Even if the Cu content is 0.31%, the mechanical properties and castability are not adversely affected, but the Si content is 0.54%.
It can be seen that when it is contained, the elongation is remarkably reduced.

Example 5 Table 6 shows the results of measuring the tensile properties, hardness, fluidity and casting crackability of No. 4 boat mold ingots for the alloys having the chemical components shown in Table 5. It can be seen that the alloys of the present invention have the same or higher castability and mechanical strength as compared with the comparative alloys, and have a large elongation.

[0039]

[Brief description of the drawings]

FIG. 1 is an explanatory diagram showing regions of Fe and Mn that share large elongation and tensile strength of an Al-1.8% Mg-based alloy.

FIG. 2 shows a Mg content of an Al-Mg alloy of 1.5-2.
Fe showing a large elongation of 20% when changed to 5%
It is explanatory drawing which shows the content of Mn.

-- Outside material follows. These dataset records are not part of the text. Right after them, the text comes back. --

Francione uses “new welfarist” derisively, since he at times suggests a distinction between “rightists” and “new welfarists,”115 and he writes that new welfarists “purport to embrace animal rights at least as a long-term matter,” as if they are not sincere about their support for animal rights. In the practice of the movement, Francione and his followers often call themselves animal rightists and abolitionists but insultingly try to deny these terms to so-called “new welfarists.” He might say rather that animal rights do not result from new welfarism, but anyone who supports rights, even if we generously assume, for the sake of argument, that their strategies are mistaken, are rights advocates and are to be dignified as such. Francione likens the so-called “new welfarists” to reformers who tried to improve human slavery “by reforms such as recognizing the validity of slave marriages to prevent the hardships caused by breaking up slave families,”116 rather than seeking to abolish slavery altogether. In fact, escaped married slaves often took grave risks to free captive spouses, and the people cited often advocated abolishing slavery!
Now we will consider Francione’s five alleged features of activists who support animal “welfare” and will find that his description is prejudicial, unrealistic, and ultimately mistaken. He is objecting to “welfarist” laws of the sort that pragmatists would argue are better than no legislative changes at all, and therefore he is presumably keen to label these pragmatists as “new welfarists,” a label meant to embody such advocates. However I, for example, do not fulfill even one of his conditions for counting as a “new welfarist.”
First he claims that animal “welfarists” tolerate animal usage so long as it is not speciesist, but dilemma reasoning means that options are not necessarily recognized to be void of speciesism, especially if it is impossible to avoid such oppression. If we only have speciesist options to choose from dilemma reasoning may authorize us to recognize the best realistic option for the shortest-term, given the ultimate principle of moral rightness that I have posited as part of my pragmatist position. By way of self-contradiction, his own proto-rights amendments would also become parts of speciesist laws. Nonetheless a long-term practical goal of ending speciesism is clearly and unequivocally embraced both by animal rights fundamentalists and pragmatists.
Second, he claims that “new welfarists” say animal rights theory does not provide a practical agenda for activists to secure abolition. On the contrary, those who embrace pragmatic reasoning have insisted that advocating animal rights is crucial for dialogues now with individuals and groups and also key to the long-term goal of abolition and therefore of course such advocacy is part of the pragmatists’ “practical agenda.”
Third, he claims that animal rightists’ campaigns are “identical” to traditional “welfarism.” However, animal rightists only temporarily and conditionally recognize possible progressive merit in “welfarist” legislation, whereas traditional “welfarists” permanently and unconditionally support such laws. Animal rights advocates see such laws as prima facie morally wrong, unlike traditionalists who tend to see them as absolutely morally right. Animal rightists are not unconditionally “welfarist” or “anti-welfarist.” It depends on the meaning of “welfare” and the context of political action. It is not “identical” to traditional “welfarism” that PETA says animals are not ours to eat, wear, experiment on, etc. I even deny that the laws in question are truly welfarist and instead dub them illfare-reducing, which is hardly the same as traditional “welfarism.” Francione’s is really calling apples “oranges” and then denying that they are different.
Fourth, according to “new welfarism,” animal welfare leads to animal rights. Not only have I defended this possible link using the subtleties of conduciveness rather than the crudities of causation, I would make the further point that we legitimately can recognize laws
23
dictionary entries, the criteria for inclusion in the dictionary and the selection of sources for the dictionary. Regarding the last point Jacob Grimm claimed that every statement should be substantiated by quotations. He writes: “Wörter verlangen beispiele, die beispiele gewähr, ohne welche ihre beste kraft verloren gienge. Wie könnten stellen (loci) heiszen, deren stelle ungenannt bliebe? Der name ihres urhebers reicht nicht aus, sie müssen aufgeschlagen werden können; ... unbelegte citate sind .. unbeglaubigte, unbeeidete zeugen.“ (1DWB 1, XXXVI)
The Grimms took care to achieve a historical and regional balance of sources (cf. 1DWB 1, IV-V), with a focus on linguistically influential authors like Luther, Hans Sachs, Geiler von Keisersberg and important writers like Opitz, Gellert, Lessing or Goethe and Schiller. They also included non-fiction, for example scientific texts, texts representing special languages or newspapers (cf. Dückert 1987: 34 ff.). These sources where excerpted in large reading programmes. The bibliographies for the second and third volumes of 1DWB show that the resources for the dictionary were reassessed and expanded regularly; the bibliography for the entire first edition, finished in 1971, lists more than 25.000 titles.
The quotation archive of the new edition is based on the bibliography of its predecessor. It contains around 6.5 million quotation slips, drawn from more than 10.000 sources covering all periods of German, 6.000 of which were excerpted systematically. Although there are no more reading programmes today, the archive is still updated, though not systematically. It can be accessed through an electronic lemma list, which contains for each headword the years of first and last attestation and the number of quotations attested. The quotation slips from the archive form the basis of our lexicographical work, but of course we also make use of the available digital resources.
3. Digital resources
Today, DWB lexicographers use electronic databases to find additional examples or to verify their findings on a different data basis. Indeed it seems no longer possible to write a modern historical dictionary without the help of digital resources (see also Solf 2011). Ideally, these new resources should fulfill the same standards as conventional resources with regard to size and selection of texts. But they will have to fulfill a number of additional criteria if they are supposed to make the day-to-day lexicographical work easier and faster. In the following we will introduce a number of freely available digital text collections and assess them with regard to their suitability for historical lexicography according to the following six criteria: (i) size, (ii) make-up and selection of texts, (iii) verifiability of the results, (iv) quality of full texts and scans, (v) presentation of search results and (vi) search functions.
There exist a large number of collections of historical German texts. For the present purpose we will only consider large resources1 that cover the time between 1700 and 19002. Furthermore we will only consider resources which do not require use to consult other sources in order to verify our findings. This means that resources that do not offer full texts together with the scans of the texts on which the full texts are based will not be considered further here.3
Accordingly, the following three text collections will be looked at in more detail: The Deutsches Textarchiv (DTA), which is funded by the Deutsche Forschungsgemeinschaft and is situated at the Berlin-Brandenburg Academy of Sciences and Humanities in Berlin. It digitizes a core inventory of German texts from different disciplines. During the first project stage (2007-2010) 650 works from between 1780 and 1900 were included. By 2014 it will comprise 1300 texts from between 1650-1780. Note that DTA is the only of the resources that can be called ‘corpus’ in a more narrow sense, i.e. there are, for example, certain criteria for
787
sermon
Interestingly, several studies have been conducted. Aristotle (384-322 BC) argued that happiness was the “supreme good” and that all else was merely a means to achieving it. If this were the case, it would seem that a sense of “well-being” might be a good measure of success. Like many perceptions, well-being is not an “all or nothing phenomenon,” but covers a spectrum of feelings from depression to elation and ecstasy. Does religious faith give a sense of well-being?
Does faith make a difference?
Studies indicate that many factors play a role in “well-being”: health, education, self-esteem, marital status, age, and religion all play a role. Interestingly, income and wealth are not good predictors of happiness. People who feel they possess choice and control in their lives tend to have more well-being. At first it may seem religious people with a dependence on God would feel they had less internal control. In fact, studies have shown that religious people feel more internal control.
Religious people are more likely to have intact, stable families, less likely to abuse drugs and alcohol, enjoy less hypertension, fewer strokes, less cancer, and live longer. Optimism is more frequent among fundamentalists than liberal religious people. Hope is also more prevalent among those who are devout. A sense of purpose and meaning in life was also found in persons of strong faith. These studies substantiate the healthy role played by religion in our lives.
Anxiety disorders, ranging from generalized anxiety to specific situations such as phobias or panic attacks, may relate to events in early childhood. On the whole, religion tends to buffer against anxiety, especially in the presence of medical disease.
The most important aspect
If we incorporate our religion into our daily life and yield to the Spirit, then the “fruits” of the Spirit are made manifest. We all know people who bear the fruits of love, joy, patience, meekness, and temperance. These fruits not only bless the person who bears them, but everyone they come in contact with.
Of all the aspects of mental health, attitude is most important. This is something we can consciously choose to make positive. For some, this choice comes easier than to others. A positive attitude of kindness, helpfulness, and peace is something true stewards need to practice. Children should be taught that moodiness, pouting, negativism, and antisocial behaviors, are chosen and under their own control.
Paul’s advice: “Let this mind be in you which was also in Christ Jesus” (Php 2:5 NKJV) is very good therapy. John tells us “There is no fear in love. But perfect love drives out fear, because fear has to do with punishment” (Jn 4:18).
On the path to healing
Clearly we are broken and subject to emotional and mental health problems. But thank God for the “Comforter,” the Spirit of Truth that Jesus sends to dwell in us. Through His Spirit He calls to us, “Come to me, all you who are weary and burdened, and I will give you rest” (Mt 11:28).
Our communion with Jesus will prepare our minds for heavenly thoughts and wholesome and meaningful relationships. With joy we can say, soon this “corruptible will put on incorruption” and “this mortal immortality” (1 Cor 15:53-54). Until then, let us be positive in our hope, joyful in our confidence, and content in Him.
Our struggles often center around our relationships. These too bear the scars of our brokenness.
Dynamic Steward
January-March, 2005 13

FIG. 3 is an explanatory diagram showing concentration ranges of Fe and Mn in which casting cracking of an Al-1.8% Mg alloy does not occur. [Explanation of Codes] 1. The region of FIG. 1 is an explanatory diagram showing a region having a tensile strength of 186 N / mm ² or more and an elongation of 19% or more. 2. The region of FIG. 1 is an explanatory view showing a region having a tensile strength of 196 N / mm ² or more and an elongation of 20% or more. 3. The ◯ mark in FIG. 3 indicates that there were no casting cracks. 4. The X mark in FIG. 3 indicates that there were casting cracks. 5. The mark Δ in FIG. 3 indicates that even if there were casting cracks, the fracture did not occur. 6. The ▲ mark in FIG. 3 indicates that shrinkage cracks were observed on the free solidified surface.

[Table 1]

[Table 2]

[Table 3]

[Table 4]

[Table 5]

[Table 6]

Claims (1)

[Claims] 1. A Mg content of 1.5 to 2.5%, a Mn content of 0.7 to 2.2%, an Fe content of 0.40 to 0.9% and a content of Mg, Fe and Mn. 3 × Mg content between +
The relationship of 6 × Fe content + 4 × Mn content ≦ 15.0% is established, Si content is 0.30% or less, Cu content is 0.5.
0% or less, Ti content 0.30% or less, B content 0.1
%, A Be content of 0.1% or less, and the balance aluminum, a casting aluminum alloy having a large elongation.